**Action item:** Give the count of lines in the data that include "optimization", with no other words.

**Provided material:**
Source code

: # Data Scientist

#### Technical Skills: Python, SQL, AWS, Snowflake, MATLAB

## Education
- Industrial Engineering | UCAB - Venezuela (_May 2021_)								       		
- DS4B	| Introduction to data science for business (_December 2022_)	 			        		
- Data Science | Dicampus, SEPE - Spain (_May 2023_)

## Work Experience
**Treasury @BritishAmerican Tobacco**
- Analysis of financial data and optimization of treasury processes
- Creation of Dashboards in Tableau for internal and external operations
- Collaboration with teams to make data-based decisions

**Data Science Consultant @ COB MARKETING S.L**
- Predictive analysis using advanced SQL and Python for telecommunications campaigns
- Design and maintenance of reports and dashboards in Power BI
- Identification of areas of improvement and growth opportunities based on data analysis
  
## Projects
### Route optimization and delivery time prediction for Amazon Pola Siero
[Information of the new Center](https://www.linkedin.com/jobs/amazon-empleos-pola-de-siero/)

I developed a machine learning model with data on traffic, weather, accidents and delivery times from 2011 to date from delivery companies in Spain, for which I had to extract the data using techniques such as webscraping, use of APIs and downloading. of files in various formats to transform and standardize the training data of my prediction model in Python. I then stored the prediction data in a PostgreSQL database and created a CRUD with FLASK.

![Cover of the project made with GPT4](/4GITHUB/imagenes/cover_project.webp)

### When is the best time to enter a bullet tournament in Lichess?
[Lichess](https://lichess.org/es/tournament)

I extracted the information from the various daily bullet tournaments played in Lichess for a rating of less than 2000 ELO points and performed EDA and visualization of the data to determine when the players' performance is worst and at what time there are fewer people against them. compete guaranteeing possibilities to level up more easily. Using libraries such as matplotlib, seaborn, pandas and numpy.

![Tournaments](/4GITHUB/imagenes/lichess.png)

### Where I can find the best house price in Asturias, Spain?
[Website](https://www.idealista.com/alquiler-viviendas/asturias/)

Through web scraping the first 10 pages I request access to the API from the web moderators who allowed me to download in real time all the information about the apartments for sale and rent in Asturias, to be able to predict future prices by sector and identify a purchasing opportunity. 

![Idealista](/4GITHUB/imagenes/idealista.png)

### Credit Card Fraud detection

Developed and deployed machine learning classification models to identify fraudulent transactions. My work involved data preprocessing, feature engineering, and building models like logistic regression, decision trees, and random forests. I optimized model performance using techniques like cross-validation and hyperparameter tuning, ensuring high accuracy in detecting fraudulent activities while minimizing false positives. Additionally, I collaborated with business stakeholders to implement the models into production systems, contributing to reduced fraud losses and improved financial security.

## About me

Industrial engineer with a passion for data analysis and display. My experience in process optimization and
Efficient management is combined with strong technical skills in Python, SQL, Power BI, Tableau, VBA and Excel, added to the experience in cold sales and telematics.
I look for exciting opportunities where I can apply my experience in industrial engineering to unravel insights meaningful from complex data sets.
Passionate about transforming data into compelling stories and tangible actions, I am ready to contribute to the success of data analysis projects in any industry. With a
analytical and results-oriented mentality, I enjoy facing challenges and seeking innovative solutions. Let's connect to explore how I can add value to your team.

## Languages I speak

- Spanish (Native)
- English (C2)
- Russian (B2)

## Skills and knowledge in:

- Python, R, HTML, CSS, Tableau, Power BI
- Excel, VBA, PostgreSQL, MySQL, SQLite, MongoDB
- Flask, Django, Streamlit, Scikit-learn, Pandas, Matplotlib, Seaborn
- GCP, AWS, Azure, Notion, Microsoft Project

**Exercise result:** 3